My latest commentary “Gunning Down the Constitution” has caused quite a stir amongst some conservatives, libertarians and gun rights advocates (I too, belong to all three categories). My argument is not that gun control is good (I believe it’s hardly ever good, see here)—only that invoking the 2nd Amendment via the imaginary “incorporation doctrine” that federal courts have magically found in the 14th Amendment whenever it suits their fancy, only empowers the federal government further.

Kevin R. C. Gutzman is an American historian, Constitutional scholar, and New York Times bestselling author of three books, Who Killed the Constitution? The Politically Incorrect Guide to the Constitution (co-authored with Tom Woods) and Virginia’s American Revolution: from Dominion to Republic, 1776-1840. An associate professor of history at Western Connecticut State University, Gutzman holds a bachelor’s degree, a master of public affairs degree, and a law degree from the University of Texas at Austin, as well as an MA and a PhD in American history from the University of Virginia. (Source:

I would add, Kevin is also a pretty cool guy.

So cool, in fact, that he was nice enough to defend my latest piece at length. The following is a repost from The American Conservative’s comments section. I have included a critic asking good questions about my concept of the nature of the Constitution, followed by Gutzman’s reply:

Bo Grimes, on March 5th, 2010 at 6:40 pm Said:
“The Bill of Rights was never intended to be a list of individual rights, but a list of things the federal government could not do to the states.”

So my state can establish a religion? Prohibit my free exercise of religion? Quarter troops in my house? Force me to testify against myself? Try me as many times as it takes to convict me? Subject me to cruel and unusual punishment? Control the press located within its borders?

I believe states should be a balance against the federal government, but I don’t think Mr. Henry would have argued that the Bill of Rights did not apply to the states as well as what has become the State.

Kevin R. C. Gutzman, on March 6th, 2010 at 8:57 am Said:
Mr. Grimes,

Yes, as originally understood, the Bill of Rights left it to each state to maintain its established religion. My own state of Connecticut, for example, kept the Puritan church that was the reason for Connecticut’s very existence until 1819, and no one ever thought that this violated the Establishment Clause. Why? Because it didn’t violate the Establishment Clause. The reason for the Establishment Clause was to keep Congress from doing anything “respecting an establishment of religion” — either establishing a national church or disestablishing a state church — as even John Marshall had to concede. (_Barron v. Baltimore_, 1833)
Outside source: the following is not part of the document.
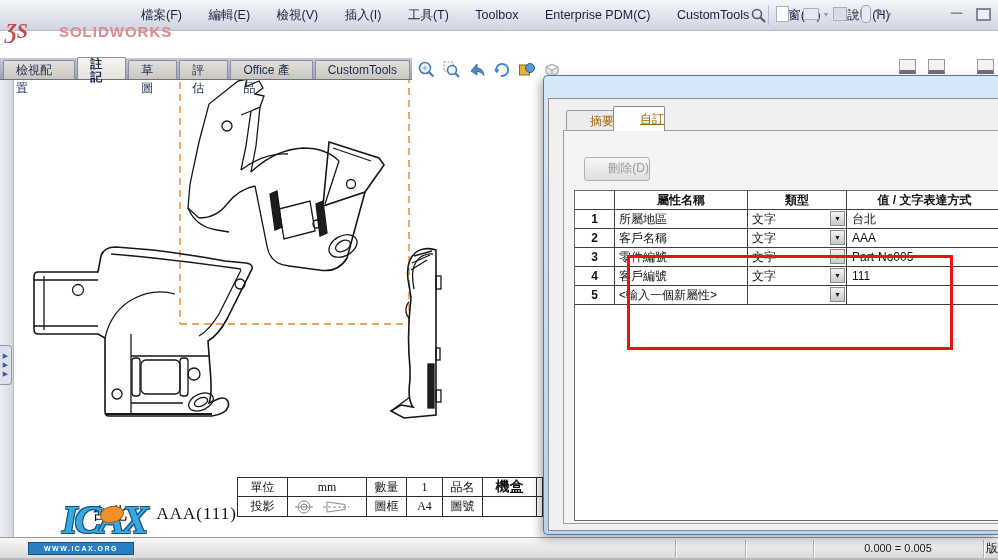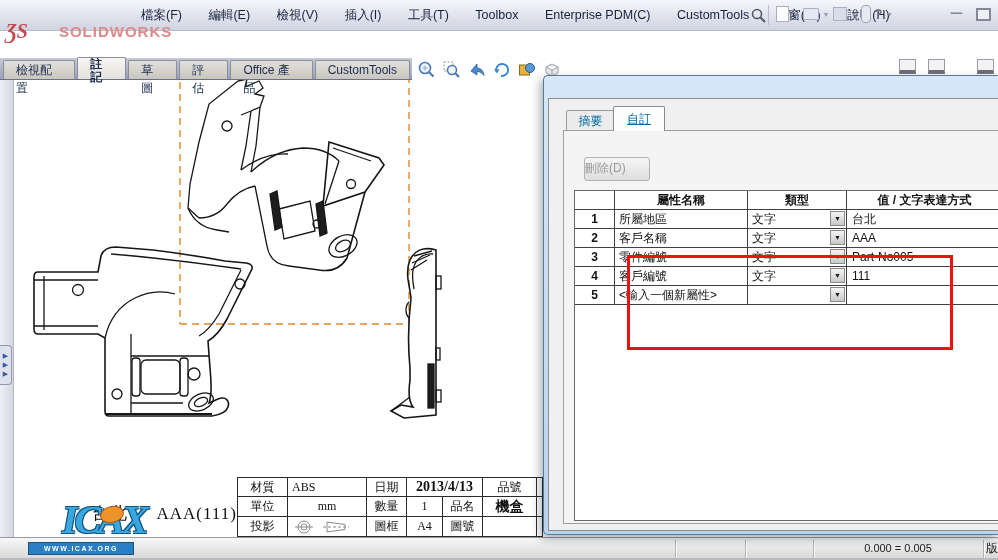"摘要" .dtab { color: #0369a1 -> #a16207; text-align: center -> right }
The Preamble to the Bill of Rights says, in part, “The Conventions of a number of the States, having at the time of their adopting the Constitution, expressed a desire, in order to prevent misconstruction or abuse of its powers, that further declaratory and restrictive clauses should be added: And as extending the ground of public confidence in the Government, will best ensure the beneficent ends of its institution….”

The “its” refers to the Constitution’s powers, and “the Government” refers to the Federal Government. In other words, the purpose of the federal Bill of Rights is to clarify the limits of Federal Government power. Its purpose is *not* to limit the state governments’ powers IN ANY WAY.

Rep. James Madison proposed an amendment in the First Congress that would have given federal judges veto power over state laws related to speech, press, and religion. That was the only one of his amendment proposals that Congress did not adopt. Why? Because the purpose of the Bill of Rights was to limit the Federal Government’s powers, not to give it additional power vis-a-vis the states.

The Incorporation Doctrine is a bogus left-wing invention that has been used for almost uniformly pernicious purposes since it saw the light of day 7 decades ago. Under the Incorporation Doctrine (the idea that federal courts can use twisted readings of their favorite Bill of Rights provisions against the states), federal courts have made flag burning a right, banned capital punishment in general, banned capital punishment of child rapists, banned school prayer, excluded certain evidence against criminal defendants, banned Nativity Scenes from public places, et cetera. And now you want them to apply this same unconstitutional doctrine to a new area of law.

Gun ownership will never be unregulated. Retarded people, insane people, blind people, felons, children, and various others will not be allowed to possess weapons. People who are allowed to possess weapons will never be allowed to take them anywhere they want anytime they want. The issue is who decides what the regulations will be.

Since the founding of Virginia in 1607, state authorities have had control over such questions. But you want them to be decided by unelected, unaccountable federal judges — the same ones who ban school prayer and Nativity Scenes and capital punishment of child rapists and so on. The model of government you are advocating is un-American.

But I predict that you are going to get your way. Federal Courts rarely refuse to take states’ power for themselves.